Once everyone was over the fence, Rick began to dig out the bag of weapons he had hid before they entered. Agnes knelt over next to him, grabbing the knives she had put in there. Rick pulled out guns and rifles from the bag and held them out to the group.

"Use these rifles, take out the rest of them," Rick said.

"What?" Glenn asked, grabbing a rifle.

"They don't get to live."

"Rick, we got out. It's over."

"It's not over till they're all dead." Rick protested.

"The hell it isn't," Abraham spoke up now, "that place is on fire. Full of walkers. I'm not dicking around with this crap."

As the group disputed, Agnes heard a walker and saw it coming behind Daryl. She flung her knife at it, hitting dead-center between the eyes. Daryl grabbed her knife from the walker's head before it could fall over. He walked over, handing it to her, his attention on Rick and Abraham's words. Their words silenced, and then Agnes heard a chuckle. She whipped around, and her vision fogged a little. She got slightly dizzy, from sleep deprivation and the prolonged lack of food and water, but once her vision cleared, she couldn't believe her eyes.

Carol?

Before anyone processed what was happening, Daryl ran to her and engulfed her in a hug. It lasted a while, and everyone understood.Their hug seemed like something else, and she felt energy coming from them, warmth. She had always sensed something between them, security, emotional confidence, a strong bond. She eyed around, and her gaze met Agnes's. She smiled even more, and for the first time in weeks Agnes smiled, too. She pulled back from Daryl, and turned to Rick.

"Did you do that?" Rick asked, smiling. Carol nodded, smiling lightly, tears forming in her eyes. Rick hugged her.

"You have to come with me."

***

After walking for a while, following Carol, they reached a small cabin. Standing outside of it, was Tyreese. Tyreese, holding baby Judith.

Baby Judith, alive and well.

Rick and Carl dropped everything, running over to her. Sasha ran to Tyreese.

The icy, diminished feeling in Agnes's heart warmed a little, seeing a family reunited. She felt the love coming from them, the tears of joy. She felt herself feel again.

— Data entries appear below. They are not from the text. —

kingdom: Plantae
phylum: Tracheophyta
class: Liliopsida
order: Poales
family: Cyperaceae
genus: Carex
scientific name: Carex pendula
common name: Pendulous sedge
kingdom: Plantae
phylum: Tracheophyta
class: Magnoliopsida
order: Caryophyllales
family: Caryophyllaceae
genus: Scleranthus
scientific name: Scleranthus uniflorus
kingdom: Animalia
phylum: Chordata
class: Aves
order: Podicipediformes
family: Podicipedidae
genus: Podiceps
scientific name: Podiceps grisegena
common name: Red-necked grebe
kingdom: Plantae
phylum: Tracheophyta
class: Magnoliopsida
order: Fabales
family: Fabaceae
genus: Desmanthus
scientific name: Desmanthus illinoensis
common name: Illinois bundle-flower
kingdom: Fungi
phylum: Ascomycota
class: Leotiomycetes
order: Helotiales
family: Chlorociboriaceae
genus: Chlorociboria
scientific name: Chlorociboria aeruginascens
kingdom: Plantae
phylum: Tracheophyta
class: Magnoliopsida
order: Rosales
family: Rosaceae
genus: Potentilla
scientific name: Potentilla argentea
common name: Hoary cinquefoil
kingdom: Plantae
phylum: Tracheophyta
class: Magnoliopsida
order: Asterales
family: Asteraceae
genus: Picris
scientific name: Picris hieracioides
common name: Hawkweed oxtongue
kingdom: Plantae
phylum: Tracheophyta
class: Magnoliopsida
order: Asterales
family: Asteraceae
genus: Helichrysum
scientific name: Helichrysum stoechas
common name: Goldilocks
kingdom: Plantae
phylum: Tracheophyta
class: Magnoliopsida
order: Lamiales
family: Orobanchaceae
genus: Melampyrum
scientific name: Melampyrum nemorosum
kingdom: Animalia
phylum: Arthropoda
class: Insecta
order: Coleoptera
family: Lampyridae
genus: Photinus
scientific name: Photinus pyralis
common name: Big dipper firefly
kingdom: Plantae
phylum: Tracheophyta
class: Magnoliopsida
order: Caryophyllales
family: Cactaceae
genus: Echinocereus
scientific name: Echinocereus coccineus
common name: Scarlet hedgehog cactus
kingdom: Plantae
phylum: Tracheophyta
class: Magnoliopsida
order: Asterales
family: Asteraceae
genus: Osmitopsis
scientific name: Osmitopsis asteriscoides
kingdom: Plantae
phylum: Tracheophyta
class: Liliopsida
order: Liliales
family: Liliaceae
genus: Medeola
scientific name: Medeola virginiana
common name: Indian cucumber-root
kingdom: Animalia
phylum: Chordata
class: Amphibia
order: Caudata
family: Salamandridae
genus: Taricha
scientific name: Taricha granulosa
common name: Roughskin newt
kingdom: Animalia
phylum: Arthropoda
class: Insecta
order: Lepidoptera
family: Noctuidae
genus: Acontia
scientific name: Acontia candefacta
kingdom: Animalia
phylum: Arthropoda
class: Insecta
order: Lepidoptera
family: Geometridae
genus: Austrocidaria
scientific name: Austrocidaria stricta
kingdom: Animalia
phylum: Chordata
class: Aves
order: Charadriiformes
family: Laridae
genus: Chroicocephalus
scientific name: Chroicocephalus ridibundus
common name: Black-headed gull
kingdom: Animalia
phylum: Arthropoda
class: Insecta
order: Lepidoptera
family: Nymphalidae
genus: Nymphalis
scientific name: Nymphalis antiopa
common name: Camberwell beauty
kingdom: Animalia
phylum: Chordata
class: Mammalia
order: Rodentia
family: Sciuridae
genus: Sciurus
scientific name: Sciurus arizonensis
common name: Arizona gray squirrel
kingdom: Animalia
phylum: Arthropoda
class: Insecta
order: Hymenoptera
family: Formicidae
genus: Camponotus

Then, it died down, back to the melancholic dullness. Her memories flooded back, thinking of her family.
Her family, if it could be called that. Before the world went to hell, Agnes lived with her two parents. She was an only child, living in picture-perfect White Suburbia, with two working parents. Her mother was a nurse, her father an accountant. The perfect, middle class couple had Agnes after they married, and after that, their relationship crumbled. Their love died down. Agnes, even at birth, it seemed, had brought nothing but melancholy and desolation to those around her. Her father began cheating on her mother when Agnes was only 2, and he had done so even up to the end of the world. Her mother acted like nothing was wrong, though. Agnes later figured that she did so because she didn't want Agnes to grow up with divorced parents. Towards her adolescence, Agnes had noticed the growing tension between her parents, and she couldn't help but think it was her fault. They kept having house parties, barbecues, being the envy of their equally fake friends, seeming like the perfect couple with the perfect house and the perfect child.

Agnes could have been considered the perfect child. Strikingly beautiful, outgoing and polite, the poster-child of academic excellence. She was the polar opposite of how she was now, the bitch-faced knife thrower who didn't take shit from anyone.